Problem: Type out the passage of the forum thread on cutting trail with motos between "## aero901 (Apr" and "the input....makes sense.", inclusive.

Document excerpt:
• • • • • • •
# Cutting Trail With Motos



## bcall8 (Mar 26, 2011)

Has anyone ever used a dirt bike to break trail for mountain bike use? I understand that this would not work in some parts of the world, but would this be a good option for putting in trails in the desert? The idea would be to flag the trail line on foot and then have a dirt bike ride the line (slowly) a few times to establish a trail. After the trail has been cut, light raking or sweeping would be done to clean up loose trail debris. Has anybody done this? Any reasons why this is not a good idea?

Thanks


----------



## aero901 (Apr 11, 2012)

That technique would not work where we build trails (silt/clay soils, highly eroded topography, and covered in dense woodland). We have to manually clear the undergrowth and bench cut most of our trail while also paying particular attention to tread outslope and max gradients because of the erodible nature of the soils.

Even in the desert you will need to move soil/rocks and clear brush to make a trail and a dirt bike won't do that in a useful way. Further, a dirt bike is not going to shape the trail surface to allow sheeting of water across the trail and result in an unsustainable trail that will require constant maintenance. I have learned the hard way to take the time to build trails correctly the first time because it takes much more time to fix the problems that arise by taking shortcuts.


----------



## bcall8 (Mar 26, 2011)

Thanks for the input....makes sense.


----------



## tjp (Feb 17, 2004)

On the plus side, I've found that motos are terrific for establishing corners and general trail flow. Nice, flowy, even radii. Still love riding trails established by motos, it's just not practical to establish them that way very often. If it were practical, I'd do it in a second.


----------



## jimPacNW (Feb 26, 2013)

3 wheelers can do a nice job of trail grooming. I used to love riding 3 wheelers, a neighbor kid had a Honda atc70 (I had an xr80). However, in the beginning stages I think you'll be better off doing it by hand the right way the first time.
• • • • • • •
Data excerpt:

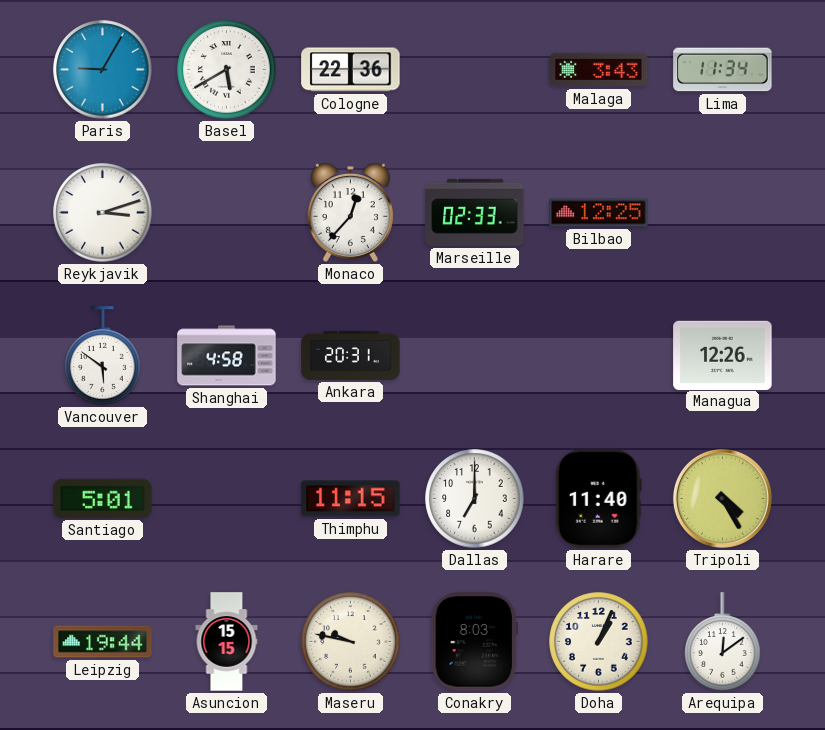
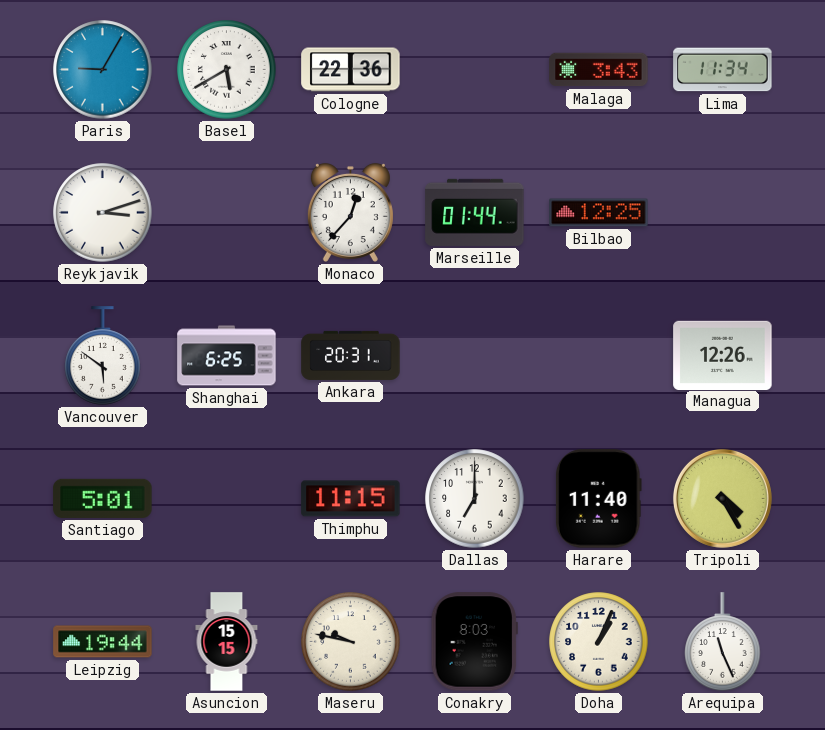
Marseille: 02:33 -> 01:44
Shanghai: 4:58 -> 6:25
Arequipa: 12:09 -> 11:26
• • • • • • •
Complete response:
## aero901 (Apr 11, 2012)

That technique would not work where we build trails (silt/clay soils, highly eroded topography, and covered in dense woodland). We have to manually clear the undergrowth and bench cut most of our trail while also paying particular attention to tread outslope and max gradients because of the erodible nature of the soils.

Even in the desert you will need to move soil/rocks and clear brush to make a trail and a dirt bike won't do that in a useful way. Further, a dirt bike is not going to shape the trail surface to allow sheeting of water across the trail and result in an unsustainable trail that will require constant maintenance. I have learned the hard way to take the time to build trails correctly the first time because it takes much more time to fix the problems that arise by taking shortcuts.


----------



## bcall8 (Mar 26, 2011)

Thanks for the input....makes sense.